Take the listing below and print exactly the lines starting at the line containing "<li>Restructure hba.c to" and ending at the line containing "<li>Prefetch blocks during", both ends included, and no others.
"""
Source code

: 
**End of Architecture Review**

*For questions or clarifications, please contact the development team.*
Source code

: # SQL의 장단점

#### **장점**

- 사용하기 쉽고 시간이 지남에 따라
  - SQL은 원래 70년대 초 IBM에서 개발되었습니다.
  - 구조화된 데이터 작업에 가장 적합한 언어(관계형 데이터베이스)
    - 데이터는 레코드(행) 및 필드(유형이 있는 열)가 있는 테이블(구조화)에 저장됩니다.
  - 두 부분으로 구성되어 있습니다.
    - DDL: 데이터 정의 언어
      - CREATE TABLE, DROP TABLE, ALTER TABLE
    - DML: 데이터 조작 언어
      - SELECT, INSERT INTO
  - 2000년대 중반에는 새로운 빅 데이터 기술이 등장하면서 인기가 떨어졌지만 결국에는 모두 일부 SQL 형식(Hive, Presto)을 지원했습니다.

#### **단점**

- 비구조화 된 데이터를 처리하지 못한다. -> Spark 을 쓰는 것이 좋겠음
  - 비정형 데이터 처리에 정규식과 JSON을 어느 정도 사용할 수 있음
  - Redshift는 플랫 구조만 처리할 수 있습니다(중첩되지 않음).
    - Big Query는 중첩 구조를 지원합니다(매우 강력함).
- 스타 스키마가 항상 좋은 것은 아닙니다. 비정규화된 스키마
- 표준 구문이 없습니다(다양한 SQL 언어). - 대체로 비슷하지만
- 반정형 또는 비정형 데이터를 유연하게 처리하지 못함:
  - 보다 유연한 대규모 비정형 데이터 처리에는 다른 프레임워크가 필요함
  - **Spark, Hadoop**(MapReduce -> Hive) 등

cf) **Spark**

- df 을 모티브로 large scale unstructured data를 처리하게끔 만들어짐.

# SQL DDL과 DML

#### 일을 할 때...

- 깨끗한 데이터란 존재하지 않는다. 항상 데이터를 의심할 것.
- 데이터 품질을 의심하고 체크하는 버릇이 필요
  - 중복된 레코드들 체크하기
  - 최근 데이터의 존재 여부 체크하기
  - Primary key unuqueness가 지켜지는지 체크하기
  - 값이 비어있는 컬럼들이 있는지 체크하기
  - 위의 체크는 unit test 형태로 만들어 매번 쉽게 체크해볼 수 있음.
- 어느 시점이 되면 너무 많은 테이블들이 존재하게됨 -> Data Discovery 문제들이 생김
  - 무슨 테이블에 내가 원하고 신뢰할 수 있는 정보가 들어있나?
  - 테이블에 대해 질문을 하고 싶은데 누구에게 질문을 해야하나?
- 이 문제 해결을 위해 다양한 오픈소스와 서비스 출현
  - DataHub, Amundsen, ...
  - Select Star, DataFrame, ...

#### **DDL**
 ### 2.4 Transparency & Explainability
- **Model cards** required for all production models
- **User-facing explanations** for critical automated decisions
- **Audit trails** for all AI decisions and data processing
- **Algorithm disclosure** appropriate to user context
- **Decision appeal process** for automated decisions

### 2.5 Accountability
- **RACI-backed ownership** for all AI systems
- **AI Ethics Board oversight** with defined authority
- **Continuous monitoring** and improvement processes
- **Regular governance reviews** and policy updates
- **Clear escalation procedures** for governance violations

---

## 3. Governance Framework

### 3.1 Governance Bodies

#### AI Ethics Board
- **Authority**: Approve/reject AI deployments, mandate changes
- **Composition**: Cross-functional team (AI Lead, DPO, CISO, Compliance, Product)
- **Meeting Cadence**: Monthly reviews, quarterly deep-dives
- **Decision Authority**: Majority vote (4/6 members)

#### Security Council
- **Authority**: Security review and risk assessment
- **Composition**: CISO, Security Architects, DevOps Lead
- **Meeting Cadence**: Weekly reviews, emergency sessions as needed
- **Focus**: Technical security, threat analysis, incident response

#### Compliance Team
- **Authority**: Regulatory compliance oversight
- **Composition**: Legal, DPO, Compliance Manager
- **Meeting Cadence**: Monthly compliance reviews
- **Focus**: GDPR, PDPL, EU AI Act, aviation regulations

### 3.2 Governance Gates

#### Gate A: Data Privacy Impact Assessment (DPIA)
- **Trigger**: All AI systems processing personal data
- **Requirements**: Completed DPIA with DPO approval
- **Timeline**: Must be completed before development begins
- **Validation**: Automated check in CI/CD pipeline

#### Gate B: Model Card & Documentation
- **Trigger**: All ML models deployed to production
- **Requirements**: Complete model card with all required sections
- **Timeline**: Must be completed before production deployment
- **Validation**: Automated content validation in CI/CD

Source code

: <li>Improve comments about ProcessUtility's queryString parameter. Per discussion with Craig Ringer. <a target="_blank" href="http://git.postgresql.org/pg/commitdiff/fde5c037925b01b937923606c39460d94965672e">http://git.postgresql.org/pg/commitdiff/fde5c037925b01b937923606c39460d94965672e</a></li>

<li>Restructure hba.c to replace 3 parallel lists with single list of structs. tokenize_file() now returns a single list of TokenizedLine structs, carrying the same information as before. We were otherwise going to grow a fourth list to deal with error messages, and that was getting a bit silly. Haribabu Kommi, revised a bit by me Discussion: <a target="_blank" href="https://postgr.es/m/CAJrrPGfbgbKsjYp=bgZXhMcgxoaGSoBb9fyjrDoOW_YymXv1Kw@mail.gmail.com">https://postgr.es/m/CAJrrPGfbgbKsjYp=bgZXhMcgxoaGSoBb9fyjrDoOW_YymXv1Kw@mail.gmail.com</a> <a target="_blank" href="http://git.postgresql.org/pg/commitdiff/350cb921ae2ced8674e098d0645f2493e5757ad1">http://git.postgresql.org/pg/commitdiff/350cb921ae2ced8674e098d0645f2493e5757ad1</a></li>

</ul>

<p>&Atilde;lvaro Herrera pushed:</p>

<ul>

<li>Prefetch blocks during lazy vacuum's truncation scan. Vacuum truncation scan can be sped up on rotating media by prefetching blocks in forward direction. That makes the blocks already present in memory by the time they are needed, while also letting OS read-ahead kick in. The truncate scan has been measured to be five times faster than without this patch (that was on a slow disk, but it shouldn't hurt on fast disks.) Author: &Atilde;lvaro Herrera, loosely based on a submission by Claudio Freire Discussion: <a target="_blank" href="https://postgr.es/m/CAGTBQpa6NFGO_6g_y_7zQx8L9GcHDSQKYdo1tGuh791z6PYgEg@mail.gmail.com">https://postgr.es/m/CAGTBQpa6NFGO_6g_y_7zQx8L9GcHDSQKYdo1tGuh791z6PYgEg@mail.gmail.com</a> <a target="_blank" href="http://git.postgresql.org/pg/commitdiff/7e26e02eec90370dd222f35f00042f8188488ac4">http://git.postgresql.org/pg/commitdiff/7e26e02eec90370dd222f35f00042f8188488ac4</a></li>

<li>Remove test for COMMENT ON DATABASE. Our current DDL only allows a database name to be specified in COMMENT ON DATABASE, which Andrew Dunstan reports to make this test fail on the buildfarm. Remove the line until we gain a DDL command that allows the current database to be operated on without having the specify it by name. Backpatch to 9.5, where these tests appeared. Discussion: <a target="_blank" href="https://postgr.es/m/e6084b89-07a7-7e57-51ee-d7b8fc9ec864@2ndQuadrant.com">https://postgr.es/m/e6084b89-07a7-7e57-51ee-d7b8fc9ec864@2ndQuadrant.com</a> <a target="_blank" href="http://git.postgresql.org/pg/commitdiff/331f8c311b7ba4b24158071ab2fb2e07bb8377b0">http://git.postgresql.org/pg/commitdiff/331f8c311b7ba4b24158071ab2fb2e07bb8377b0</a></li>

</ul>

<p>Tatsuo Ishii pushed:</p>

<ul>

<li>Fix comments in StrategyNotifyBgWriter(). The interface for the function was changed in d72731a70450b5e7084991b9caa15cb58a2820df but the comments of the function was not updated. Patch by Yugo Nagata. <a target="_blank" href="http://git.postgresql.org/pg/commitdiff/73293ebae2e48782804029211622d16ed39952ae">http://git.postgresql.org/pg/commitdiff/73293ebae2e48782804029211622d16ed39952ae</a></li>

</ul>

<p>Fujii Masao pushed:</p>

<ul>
"""
> **Answer box**
<li>Restructure hba.c to replace 3 parallel lists with single list of structs. tokenize_file() now returns a single list of TokenizedLine structs, carrying the same information as before. We were otherwise going to grow a fourth list to deal with error messages, and that was getting a bit silly. Haribabu Kommi, revised a bit by me Discussion: <a target="_blank" href="https://postgr.es/m/CAJrrPGfbgbKsjYp=bgZXhMcgxoaGSoBb9fyjrDoOW_YymXv1Kw@mail.gmail.com">https://postgr.es/m/CAJrrPGfbgbKsjYp=bgZXhMcgxoaGSoBb9fyjrDoOW_YymXv1Kw@mail.gmail.com</a> <a target="_blank" href="http://git.postgresql.org/pg/commitdiff/350cb921ae2ced8674e098d0645f2493e5757ad1">http://git.postgresql.org/pg/commitdiff/350cb921ae2ced8674e098d0645f2493e5757ad1</a></li>

</ul>

<p>&Atilde;lvaro Herrera pushed:</p>

<ul>

<li>Prefetch blocks during lazy vacuum's truncation scan. Vacuum truncation scan can be sped up on rotating media by prefetching blocks in forward direction. That makes the blocks already present in memory by the time they are needed, while also letting OS read-ahead kick in. The truncate scan has been measured to be five times faster than without this patch (that was on a slow disk, but it shouldn't hurt on fast disks.) Author: &Atilde;lvaro Herrera, loosely based on a submission by Claudio Freire Discussion: <a target="_blank" href="https://postgr.es/m/CAGTBQpa6NFGO_6g_y_7zQx8L9GcHDSQKYdo1tGuh791z6PYgEg@mail.gmail.com">https://postgr.es/m/CAGTBQpa6NFGO_6g_y_7zQx8L9GcHDSQKYdo1tGuh791z6PYgEg@mail.gmail.com</a> <a target="_blank" href="http://git.postgresql.org/pg/commitdiff/7e26e02eec90370dd222f35f00042f8188488ac4">http://git.postgresql.org/pg/commitdiff/7e26e02eec90370dd222f35f00042f8188488ac4</a></li>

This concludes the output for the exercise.